What if you read from stdin instead a named file? I mean

cat file1 file2 | perl -e '.......'

perl:

use strict vars;
my %hash;
while(<DATA>){
	chmop;
	if(/([0-9]*),\s*([^_]*)_.*,\s*([0-9]*)$/){
		$hash{$1}->{$2}+=$3;
	}
}
foreach my $key (keys %hash){
	my %tmp = %{$hash{$key}};
	foreach my $inkey(keys %tmp){
		print $key,", ",$inkey,", ",$tmp{$inkey},"\n";
	}
}
__DATA__
20100221, abc_1, 200
20100221, abc_4, 350
20100221, opq_3, 200
20100221, abc_5, 220
20100221, xyz_1, 500
20100221, abc_2, 500
20100221, abc_3, 100
20100221, xyz_2, 700
20100221, opq_2, 350
20100221, xyz_3, 100
20100221, opq_1, 230

Thanks for your solutions to 'summer cherry' and 'kcoder24'.

I've already implemented "abubacker's" solution. Now, Added the feature to his code, is it possible to handle multiple input files with different dates as below?

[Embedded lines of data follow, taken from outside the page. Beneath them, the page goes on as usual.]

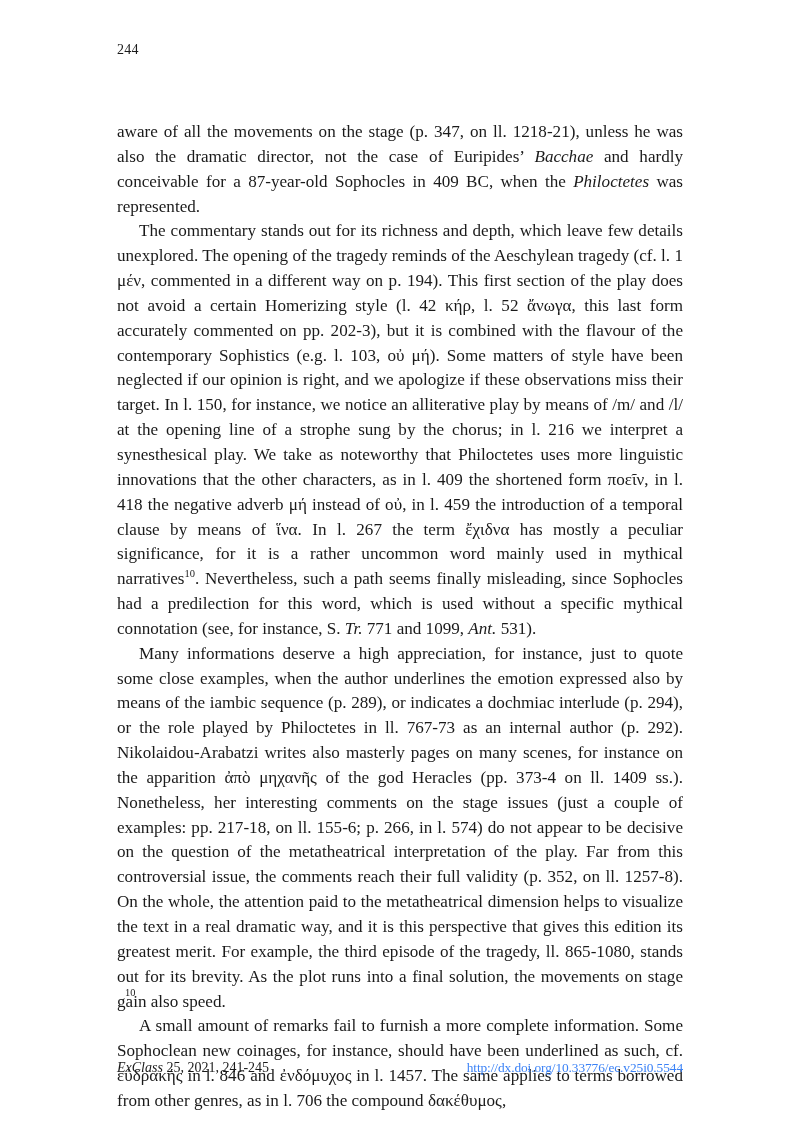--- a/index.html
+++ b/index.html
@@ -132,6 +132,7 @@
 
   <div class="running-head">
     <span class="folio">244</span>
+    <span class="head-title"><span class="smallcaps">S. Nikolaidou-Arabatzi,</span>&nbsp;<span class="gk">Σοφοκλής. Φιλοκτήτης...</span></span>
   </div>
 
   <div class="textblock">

input file name: input_20100221.csv
20100221, abc_1, 200
20100221, abc_4, 300
20100221, opq_3, 200
20100221, abc_5, 200
20100221, xyz_1, 500
20100221, abc_2, 500
20100221, abc_3, 100
20100221, xyz_2, 700
20100221, opq_2, 300
20100221, xyz_3, 100
20100221, opq_1, 200

input file name: input_20100222.csv
20100222, abc_1, 100
20100222, abc_4, 200
20100222, opq_3, 200
20100222, abc_5, 200
20100222, xyz_1, 100
20100222, abc_2, 200
20100222, abc_3, 100
20100222, xyz_2, 200
20100222, opq_2, 800
20100222, xyz_3, 600
20100222, opq_1, 700

input file name: input_20100224.csv
20100224, abc_1, 600
20100224, abc_4, 400
20100224, opq_3, 200
20100224, abc_5, 300
20100224, xyz_1, 300
20100224, abc_2, 200
20100224, abc_3, 700
20100224, xyz_2, 200
20100224, opq_2, 200
20100224, xyz_3, 900
20100224, opq_1, 800

Output should be exactly as below:

Rundate,  abc,   opq, xyz  ### header, only one time
20100221, 1300,  700, 1300
20100222,  800, 1700,  900
20100224, 2200, 1200, 1400

Any suggestion would be great help for me.